The final paper on the significance of the Taylor‑Schechter Genizah Collection was given by Professor Gideon Bohak who heads the Department of Jewish Philosophy and Religious Studies at Tel Aviv University. Dealing with his specialist field of Jewish magic, he demonstrated how much easier it was for the researcher to deal with conserved Genizah materials, which were in specific locations and had clear classmarks, than to struggle with artefacts such as Babylonian incantation bowls which often had very dubious origins and questionable ownership. Professor Bohak explained the trade in amulets, the historical continuity of many magical traditions, and the degree to which this kind of material illuminated social history, cross‑cultural borrowings and the struggle between popular and authoritative religiosity.

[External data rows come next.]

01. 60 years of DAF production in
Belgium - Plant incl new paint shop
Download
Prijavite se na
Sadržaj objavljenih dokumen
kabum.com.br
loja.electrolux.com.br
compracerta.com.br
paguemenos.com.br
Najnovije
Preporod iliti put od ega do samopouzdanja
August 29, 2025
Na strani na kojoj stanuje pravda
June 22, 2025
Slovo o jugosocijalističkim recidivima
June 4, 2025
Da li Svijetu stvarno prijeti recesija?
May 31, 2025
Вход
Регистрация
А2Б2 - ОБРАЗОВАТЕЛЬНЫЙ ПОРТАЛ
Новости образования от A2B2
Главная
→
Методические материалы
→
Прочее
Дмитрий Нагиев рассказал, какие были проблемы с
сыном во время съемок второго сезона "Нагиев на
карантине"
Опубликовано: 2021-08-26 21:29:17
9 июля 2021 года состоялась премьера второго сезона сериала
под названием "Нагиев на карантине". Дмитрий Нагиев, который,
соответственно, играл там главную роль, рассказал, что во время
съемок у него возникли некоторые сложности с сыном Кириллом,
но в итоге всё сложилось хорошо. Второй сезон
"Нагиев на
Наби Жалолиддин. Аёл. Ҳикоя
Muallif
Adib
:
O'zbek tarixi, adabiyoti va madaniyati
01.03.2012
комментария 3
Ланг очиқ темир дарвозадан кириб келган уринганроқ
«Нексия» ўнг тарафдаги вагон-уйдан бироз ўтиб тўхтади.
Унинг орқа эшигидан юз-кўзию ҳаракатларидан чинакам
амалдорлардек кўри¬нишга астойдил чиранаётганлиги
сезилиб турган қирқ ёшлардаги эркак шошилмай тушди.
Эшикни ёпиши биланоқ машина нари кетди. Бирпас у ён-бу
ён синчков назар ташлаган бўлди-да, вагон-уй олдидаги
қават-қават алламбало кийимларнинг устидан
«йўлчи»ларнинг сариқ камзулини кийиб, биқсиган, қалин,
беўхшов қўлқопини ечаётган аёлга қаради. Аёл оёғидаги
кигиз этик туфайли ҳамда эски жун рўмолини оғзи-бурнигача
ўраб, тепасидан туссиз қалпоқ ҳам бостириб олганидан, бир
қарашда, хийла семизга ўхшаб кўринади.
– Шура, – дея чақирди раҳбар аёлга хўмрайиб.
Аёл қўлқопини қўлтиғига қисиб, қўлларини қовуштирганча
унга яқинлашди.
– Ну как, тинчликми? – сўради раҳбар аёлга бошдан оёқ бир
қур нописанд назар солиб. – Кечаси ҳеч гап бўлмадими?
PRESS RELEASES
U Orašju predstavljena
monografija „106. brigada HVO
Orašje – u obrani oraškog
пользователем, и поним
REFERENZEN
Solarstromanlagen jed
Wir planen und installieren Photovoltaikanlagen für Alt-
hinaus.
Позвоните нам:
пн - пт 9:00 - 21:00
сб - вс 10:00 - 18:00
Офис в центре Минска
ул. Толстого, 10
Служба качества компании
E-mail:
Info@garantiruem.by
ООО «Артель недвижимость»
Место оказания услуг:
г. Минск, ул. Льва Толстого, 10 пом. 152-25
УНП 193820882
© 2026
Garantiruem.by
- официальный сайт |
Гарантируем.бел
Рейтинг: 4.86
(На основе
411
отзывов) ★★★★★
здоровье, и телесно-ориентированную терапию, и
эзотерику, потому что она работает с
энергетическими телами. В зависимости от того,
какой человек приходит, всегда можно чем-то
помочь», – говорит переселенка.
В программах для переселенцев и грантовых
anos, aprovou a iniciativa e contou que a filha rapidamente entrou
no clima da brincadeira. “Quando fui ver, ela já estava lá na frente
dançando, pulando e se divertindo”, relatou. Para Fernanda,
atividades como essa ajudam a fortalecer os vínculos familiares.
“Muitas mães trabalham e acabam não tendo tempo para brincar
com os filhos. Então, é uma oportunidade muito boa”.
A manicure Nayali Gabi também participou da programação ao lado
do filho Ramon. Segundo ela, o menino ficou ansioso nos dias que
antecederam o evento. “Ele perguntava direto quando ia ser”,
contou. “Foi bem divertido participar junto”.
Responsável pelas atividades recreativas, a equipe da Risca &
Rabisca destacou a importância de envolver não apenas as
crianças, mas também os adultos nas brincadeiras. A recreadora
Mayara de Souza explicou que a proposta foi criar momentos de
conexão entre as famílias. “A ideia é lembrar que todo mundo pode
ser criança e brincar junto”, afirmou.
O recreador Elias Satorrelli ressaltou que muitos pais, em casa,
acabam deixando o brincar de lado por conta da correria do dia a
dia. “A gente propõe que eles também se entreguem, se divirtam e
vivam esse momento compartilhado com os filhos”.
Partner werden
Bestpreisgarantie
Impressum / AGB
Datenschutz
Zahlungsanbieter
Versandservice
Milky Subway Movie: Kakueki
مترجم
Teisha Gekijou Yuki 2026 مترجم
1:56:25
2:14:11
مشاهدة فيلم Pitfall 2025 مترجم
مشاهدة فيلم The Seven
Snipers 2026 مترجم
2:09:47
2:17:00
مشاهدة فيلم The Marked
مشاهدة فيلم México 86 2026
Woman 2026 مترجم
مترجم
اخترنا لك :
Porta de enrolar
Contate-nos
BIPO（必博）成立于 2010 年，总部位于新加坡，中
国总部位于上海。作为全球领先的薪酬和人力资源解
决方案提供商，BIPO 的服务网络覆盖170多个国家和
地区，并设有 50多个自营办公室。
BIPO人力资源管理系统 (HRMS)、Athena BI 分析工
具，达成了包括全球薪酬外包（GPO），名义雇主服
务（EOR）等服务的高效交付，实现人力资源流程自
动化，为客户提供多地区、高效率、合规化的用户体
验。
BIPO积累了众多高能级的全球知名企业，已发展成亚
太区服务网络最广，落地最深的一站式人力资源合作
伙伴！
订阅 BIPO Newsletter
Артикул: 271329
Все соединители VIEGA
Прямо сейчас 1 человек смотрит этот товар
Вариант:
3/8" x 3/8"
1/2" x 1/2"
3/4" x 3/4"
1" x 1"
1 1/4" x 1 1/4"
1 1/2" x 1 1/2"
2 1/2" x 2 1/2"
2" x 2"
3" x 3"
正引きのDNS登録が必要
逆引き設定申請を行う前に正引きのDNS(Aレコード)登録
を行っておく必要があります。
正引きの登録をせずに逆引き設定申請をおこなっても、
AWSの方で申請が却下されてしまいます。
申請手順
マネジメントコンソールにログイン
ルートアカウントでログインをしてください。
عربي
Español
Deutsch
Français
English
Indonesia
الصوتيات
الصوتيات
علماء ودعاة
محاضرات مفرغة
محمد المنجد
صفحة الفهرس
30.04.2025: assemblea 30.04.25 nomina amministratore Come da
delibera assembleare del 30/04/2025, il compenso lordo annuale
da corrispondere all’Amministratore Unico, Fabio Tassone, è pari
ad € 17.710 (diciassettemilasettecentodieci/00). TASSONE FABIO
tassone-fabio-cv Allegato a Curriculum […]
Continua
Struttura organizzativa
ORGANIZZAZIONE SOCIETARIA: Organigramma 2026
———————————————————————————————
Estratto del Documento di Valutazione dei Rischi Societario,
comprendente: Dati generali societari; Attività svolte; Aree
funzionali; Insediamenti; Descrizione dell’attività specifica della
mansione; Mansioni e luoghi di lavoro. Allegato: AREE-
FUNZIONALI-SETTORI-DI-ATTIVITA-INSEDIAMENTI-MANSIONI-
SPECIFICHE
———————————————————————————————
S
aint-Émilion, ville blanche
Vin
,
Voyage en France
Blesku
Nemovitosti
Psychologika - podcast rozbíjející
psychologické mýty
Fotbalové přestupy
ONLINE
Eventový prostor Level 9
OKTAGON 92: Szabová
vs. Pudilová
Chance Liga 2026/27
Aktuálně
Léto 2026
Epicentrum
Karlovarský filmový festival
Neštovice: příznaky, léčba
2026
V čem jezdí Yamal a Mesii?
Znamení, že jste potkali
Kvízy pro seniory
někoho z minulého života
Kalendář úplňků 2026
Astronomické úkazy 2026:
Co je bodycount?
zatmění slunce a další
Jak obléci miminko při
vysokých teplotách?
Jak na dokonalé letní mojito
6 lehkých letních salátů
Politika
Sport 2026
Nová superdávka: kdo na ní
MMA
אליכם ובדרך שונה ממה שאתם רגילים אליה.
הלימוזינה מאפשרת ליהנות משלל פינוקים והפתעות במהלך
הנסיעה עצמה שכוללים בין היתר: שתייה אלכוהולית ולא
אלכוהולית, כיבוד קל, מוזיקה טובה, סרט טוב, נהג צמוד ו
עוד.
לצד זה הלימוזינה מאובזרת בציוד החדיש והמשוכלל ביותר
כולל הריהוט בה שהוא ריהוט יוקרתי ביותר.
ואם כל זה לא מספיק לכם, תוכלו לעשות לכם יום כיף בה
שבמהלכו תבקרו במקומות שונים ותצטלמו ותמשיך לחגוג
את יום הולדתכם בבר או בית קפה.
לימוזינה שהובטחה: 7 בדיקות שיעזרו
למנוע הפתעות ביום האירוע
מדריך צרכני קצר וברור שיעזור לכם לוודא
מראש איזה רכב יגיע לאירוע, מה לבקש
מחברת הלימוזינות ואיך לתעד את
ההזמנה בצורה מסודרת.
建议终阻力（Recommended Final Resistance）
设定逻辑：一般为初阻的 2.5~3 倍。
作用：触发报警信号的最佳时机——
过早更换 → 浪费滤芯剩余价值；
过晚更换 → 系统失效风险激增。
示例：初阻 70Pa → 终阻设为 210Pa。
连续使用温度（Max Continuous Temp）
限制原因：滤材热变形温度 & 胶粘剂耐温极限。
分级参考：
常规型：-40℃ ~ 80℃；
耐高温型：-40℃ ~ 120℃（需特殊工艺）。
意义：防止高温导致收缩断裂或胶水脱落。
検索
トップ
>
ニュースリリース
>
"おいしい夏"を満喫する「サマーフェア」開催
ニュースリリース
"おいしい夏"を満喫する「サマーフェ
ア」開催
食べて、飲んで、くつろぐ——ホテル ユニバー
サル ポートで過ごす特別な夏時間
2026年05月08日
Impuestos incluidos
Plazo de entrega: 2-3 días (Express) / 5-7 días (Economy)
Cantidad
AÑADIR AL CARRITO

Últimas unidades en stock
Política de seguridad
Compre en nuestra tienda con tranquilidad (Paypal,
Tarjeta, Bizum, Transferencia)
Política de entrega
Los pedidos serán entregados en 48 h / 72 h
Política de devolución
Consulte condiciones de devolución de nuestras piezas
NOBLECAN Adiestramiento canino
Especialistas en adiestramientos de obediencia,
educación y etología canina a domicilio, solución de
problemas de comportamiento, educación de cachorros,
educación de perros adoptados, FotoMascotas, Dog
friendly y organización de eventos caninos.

In the final section of the Seminar, the current head of the Genizah Research Unit, Dr Ben Outhwaite, pointed out that the Unit, and indeed the University Library, was keen to find the necessary funding to continue all the projects which had been ongoing for a number of years, as well as undertaking new ones. He made specific reference to the most recent work on the newly loaned Mosseri Collection and to its special problems of conservation. He also updated the audience on a exciting project, for which funding of £1m had just been promised by the Friedberg Genizah Project in New York, and which would ensure that within about three years every Cambridge Genizah fragment would be digitally scanned and made available online by both Cambridge University Library and the Friedberg Genizah Project.
Professor Reif then summarized what he felt had been learned during the day, especially from the life and work of Charles Taylor. Scholars should promote a love of learning and an industrious enthusiasm for explaining its ramifications and publicising their findings. They should encourage co‑operative research, rise above their religious and national differences, and leave a legacy significant enough to ensure the future continuity of their scholarship. He thanked the Master and the College for their generous support, the lecturers for their contributions and the audience for its participation. He hoped that as a result of the Seminar it might be possible to raise the funds to endow another research post in the Unit, possibly, as a tribute to Taylor, with a Johnian connection.